Born at one am on February 15, Judy Steed missed being a Valentine’s Day baby by one hour, but growing up her birthday parties were always Valentine-themed. “I love red, I love hearts,” the stained glass mosaic artist confesses. And hearts occasionally find their way into her artwork, including one of her latest pieces created especially for the St. Edmund Migrant Center in Oak Park where she volunteers helping some of the 14,000 Venezualan refugees that have ended up in Chicago due to political, social, and economic instability in their home country. In the artwork Steed made for a new counseling room at the migrant center, a woman stands with her back to the viewer, looking into the distance, as if contemplating another place, possibly home. “I used the broken pieces of a beautiful set of plates my daughter gave me,” she explains. “I figured they might want to look at something besides Caucasian people,” says Steed.
Steed is self taugh; she didn’t study art in school, but took a lot of art classes whenever she could and experimented with different media.
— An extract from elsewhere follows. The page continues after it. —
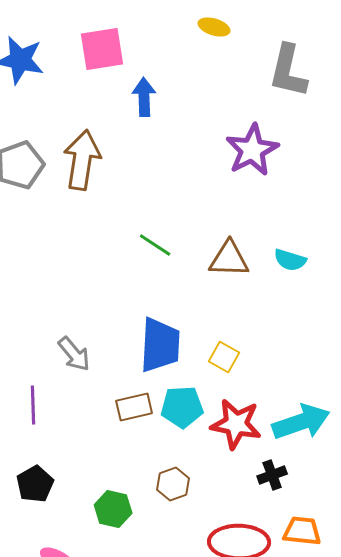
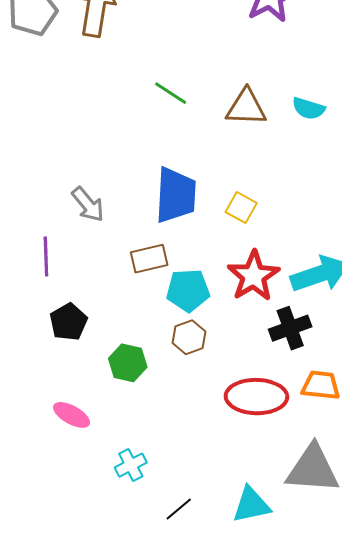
cyan pentagon: (182, 407) -> (188, 290), moved
red star: (236, 424) -> (253, 276), turned 30
black cross: (272, 475) -> (290, 328), size x1.4
black pentagon: (35, 484) -> (68, 322), moved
It wasn’t until she took a mosaics class that Steed realized she’d found her medium. “I knew I was home, I’d found the thing,” she says. Steed incorporates upcycled, or previously used objects and materials, into her mosaics. “I work with the same stained glass that appears in church windows, but instead of using lead as the substance between the pieces, I use grout.” Currently, she and her daughter, Bridget, are displaying their work together in a mother-daughter exhibit that runs from January through March 28 at the Trailside Museum of Natural History in Thatcher Woods (738 Thatcher Ave, River Forest, Illinois).
Steed’s husband, Bob, is also an artist, whose recent work features large-scale sculptures of endangered animals that he painstakingly fabricates out of upcycled materials (his lemurs are now on display at the Italian restaurant, Trattoria 225, in Oak Park). The couple met in the halls of Oak Park-River Forest High School in 1966 and the proverbial sweethearts just celebrated their 50th wedding anniversary. “We really like each other,” Judy laughs, and ticks off some of their shared interests besides art: travel, bocce, walking, and music. “I’ve always loved to sing and I used to make up songs all the time as a child,” Steed says. She sang in chorus in high school, and brought that love of music to her former profession as a preschool teacher, where she made up songs for her students.
The Steeds took a voice class at Concordia together and when they heard about Sounds Good Choir from some people in their church, they joined right away and have been enthusiastic members ever since. “We love it. You’re with people in your own age group, you’re learning a lot of music, and there are so many opportunities to practice,” says Steed, referring to the practice tracks for each voice part and the optional online rehearsal with conductor Paul Langford on Friday mornings. “We travel a lot, and it makes it easy for us to practice when we’re not at home.”
Judy Steed knows firsthand the positive impact singing has on well-being, from improving mood and breathing to creating opportunities to socialize and learn. After singing with Sounds Good for the last seven years, Judy believes the many benefits she gets from singing in the choir are just as valuable as the aerobic workout she does every day.
“Singing releases endorphins—I just feel great doing it,” she says. “And I love learning more about music; when you stand near someone a little better than you, you learn from them. Then all those voices blend… it’s just beautiful. It lifts you up.”
She also believes deeply in the organization’s mission of offering a choir experience to adults with early stage dementia or memory loss and their care partners.
Judy’s mother lived with Alzheimer’s for 14 years before she passed away, so Judy is grateful that Sounds Good also offers Good Memories, a choral program designed especially for adults with memory loss. “My mom would have loved singing with the Good Memories choir… so it’s deeply comforting knowing that all the joy and health benefits I’m getting from Sounds Good are now also there for people with memory loss.”
Steed credits her mother for introducing her to art. “My mom was a creator,” she says. “She was always making, creating—needlepoint, découpage, crewelwork, jewelry-making, decorative furniture painting, even gardening.” Watching that person slowly disappear as the disease overtook her was heartbreaking, says Steed. She shares a photo of the two of them and remarks, “That was taken just before the light started going out in mom’s eyes.”
In honor of her mother and to help speed a cure, each year Steed participates in and donates proceeds from the sale of her artwork to The Walk for Alzheimer’s. One year she and Bob were out of town during the fundraising event, but they still walked… just on the Great Wall of China, not the Chicago lakefront.